Work item: Please state how many lines of the listing below contain the word "value", giving only the number.

The input Block Start

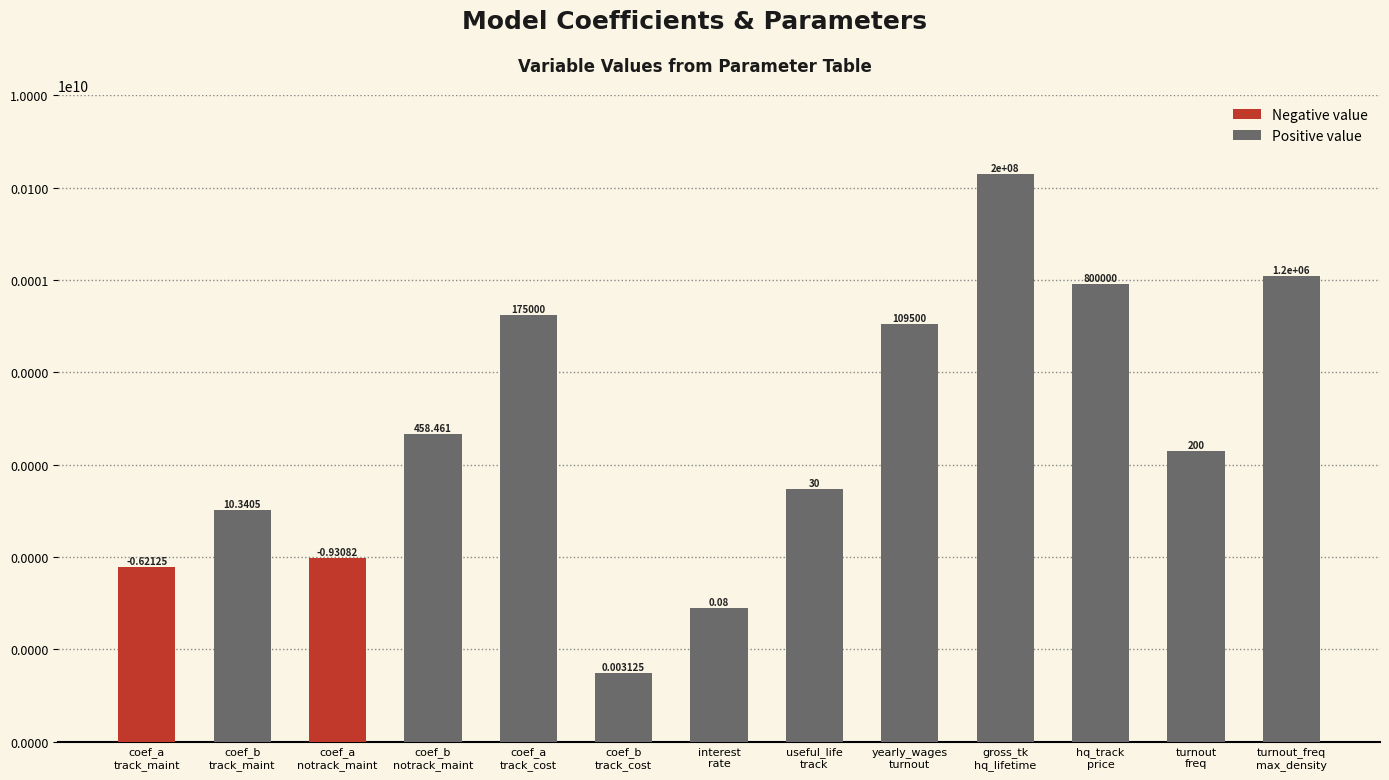

What is the value of the 9th bar from the left?

109500.0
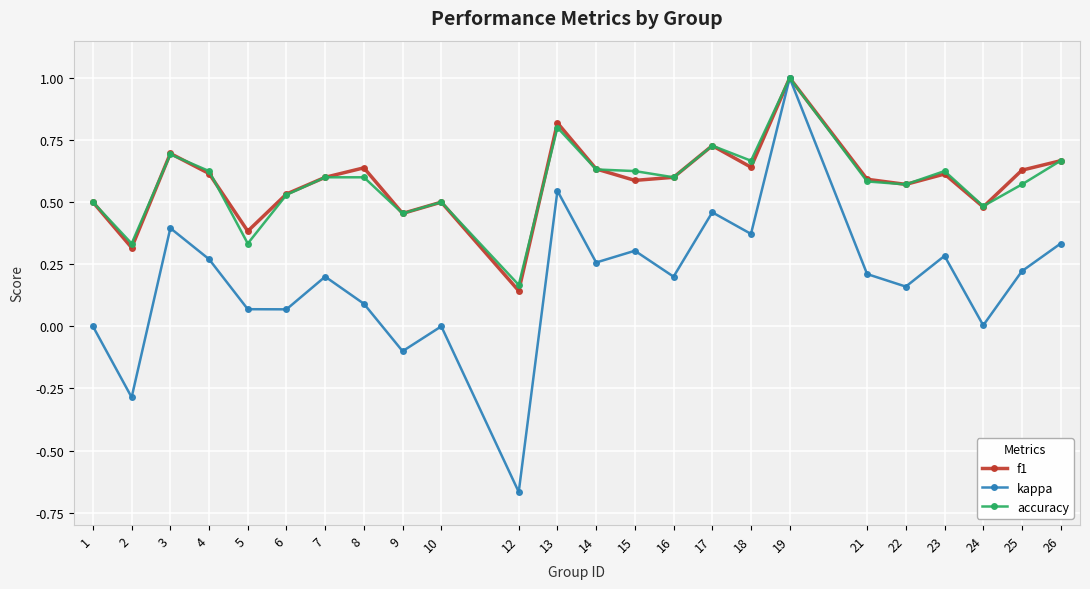

How many categories are shown in the chart?

24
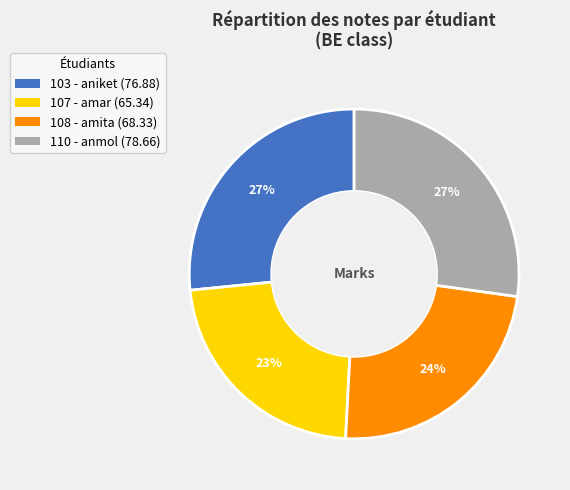

To the nearest percent, what is the average slice percentage?

25%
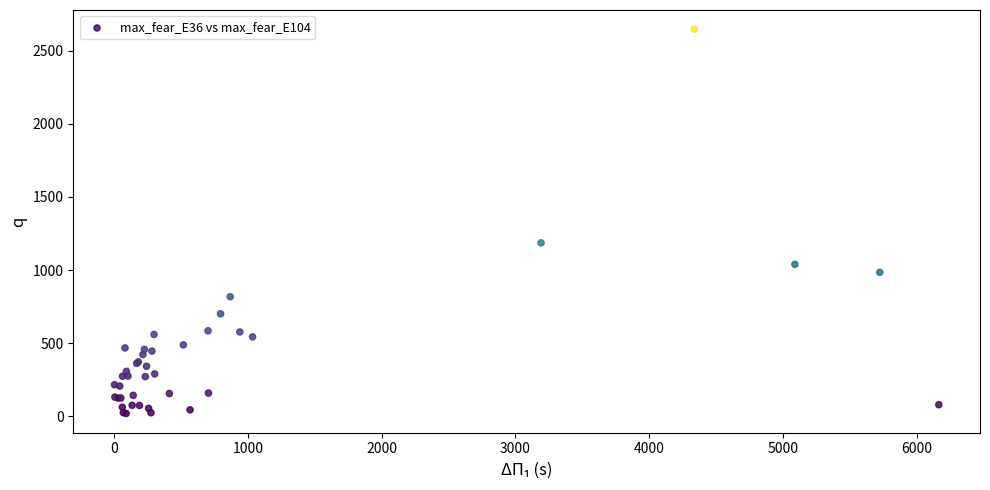

What Y value in the scatter plot is closest to 1333?

1186.1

The input Block End

Result of the exercise: 2